_The problem_.
Output all of the data verbatim.

_Available records_.
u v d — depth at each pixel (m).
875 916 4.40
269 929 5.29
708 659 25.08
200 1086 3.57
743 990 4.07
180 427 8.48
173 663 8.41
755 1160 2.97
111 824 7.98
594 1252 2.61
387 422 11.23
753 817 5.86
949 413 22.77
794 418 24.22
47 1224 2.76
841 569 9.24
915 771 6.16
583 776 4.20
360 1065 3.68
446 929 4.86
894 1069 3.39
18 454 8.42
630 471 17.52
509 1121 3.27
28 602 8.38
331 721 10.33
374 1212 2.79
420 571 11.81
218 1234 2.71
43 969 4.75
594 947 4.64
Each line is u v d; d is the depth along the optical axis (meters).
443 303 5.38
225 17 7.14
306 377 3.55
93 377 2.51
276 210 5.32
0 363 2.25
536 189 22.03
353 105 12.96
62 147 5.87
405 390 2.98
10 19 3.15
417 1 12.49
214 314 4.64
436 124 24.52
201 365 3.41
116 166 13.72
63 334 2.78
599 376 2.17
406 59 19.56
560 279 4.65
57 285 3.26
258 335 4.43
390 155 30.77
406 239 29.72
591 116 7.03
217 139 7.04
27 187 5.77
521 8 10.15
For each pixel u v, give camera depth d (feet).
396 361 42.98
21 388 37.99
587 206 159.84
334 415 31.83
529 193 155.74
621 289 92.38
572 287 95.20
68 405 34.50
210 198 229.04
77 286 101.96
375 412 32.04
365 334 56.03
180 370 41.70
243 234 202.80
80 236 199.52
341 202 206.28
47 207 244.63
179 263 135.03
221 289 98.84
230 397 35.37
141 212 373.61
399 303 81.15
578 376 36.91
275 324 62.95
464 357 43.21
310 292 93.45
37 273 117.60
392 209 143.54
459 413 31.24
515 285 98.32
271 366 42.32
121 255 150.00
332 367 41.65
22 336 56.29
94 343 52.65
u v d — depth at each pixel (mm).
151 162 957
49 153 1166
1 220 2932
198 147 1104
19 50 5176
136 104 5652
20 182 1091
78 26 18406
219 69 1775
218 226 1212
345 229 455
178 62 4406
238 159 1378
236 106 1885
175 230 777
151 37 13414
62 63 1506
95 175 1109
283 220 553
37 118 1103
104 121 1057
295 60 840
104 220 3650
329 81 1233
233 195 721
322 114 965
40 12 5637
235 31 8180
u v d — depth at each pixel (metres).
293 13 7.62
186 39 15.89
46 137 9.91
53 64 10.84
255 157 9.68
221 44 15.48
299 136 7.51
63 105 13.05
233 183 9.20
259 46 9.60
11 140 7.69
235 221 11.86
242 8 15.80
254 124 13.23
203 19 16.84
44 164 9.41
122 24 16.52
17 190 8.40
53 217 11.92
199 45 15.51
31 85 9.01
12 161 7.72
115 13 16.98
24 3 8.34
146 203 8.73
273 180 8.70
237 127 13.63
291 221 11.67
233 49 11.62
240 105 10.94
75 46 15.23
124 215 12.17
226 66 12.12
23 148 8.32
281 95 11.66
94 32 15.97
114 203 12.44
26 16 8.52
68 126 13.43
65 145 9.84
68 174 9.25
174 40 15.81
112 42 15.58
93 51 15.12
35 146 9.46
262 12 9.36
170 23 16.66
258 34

_Answer for the task_.
u v d — depth at each pixel (m).
875 916 4.40
269 929 5.29
708 659 25.08
200 1086 3.57
743 990 4.07
180 427 8.48
173 663 8.41
755 1160 2.97
111 824 7.98
594 1252 2.61
387 422 11.23
753 817 5.86
949 413 22.77
794 418 24.22
47 1224 2.76
841 569 9.24
915 771 6.16
583 776 4.20
360 1065 3.68
446 929 4.86
894 1069 3.39
18 454 8.42
630 471 17.52
509 1121 3.27
28 602 8.38
331 721 10.33
374 1212 2.79
420 571 11.81
218 1234 2.71
43 969 4.75
594 947 4.64
Each line is u v d; d is the depth along the optical axis (meters).
443 303 5.38
225 17 7.14
306 377 3.55
93 377 2.51
276 210 5.32
0 363 2.25
536 189 22.03
353 105 12.96
62 147 5.87
405 390 2.98
10 19 3.15
417 1 12.49
214 314 4.64
436 124 24.52
201 365 3.41
116 166 13.72
63 334 2.78
599 376 2.17
406 59 19.56
560 279 4.65
57 285 3.26
258 335 4.43
390 155 30.77
406 239 29.72
591 116 7.03
217 139 7.04
27 187 5.77
521 8 10.15
For each pixel u v, give camera depth d (feet).
396 361 42.98
21 388 37.99
587 206 159.84
334 415 31.83
529 193 155.74
621 289 92.38
572 287 95.20
68 405 34.50
210 198 229.04
77 286 101.96
375 412 32.04
365 334 56.03
180 370 41.70
243 234 202.80
80 236 199.52
341 202 206.28
47 207 244.63
179 263 135.03
221 289 98.84
230 397 35.37
141 212 373.61
399 303 81.15
578 376 36.91
275 324 62.95
464 357 43.21
310 292 93.45
37 273 117.60
392 209 143.54
459 413 31.24
515 285 98.32
271 366 42.32
121 255 150.00
332 367 41.65
22 336 56.29
94 343 52.65
u v d — depth at each pixel (mm).
151 162 957
49 153 1166
1 220 2932
198 147 1104
19 50 5176
136 104 5652
20 182 1091
78 26 18406
219 69 1775
218 226 1212
345 229 455
178 62 4406
238 159 1378
236 106 1885
175 230 777
151 37 13414
62 63 1506
95 175 1109
283 220 553
37 118 1103
104 121 1057
295 60 840
104 220 3650
329 81 1233
233 195 721
322 114 965
40 12 5637
235 31 8180
u v d — depth at each pixel (metres).
293 13 7.62
186 39 15.89
46 137 9.91
53 64 10.84
255 157 9.68
221 44 15.48
299 136 7.51
63 105 13.05
233 183 9.20
259 46 9.60
11 140 7.69
235 221 11.86
242 8 15.80
254 124 13.23
203 19 16.84
44 164 9.41
122 24 16.52
17 190 8.40
53 217 11.92
199 45 15.51
31 85 9.01
12 161 7.72
115 13 16.98
24 3 8.34
146 203 8.73
273 180 8.70
237 127 13.63
291 221 11.67
233 49 11.62
240 105 10.94
75 46 15.23
124 215 12.17
226 66 12.12
23 148 8.32
281 95 11.66
94 32 15.97
114 203 12.44
26 16 8.52
68 126 13.43
65 145 9.84
68 174 9.25
174 40 15.81
112 42 15.58
93 51 15.12
35 146 9.46
262 12 9.36
170 23 16.66
258 34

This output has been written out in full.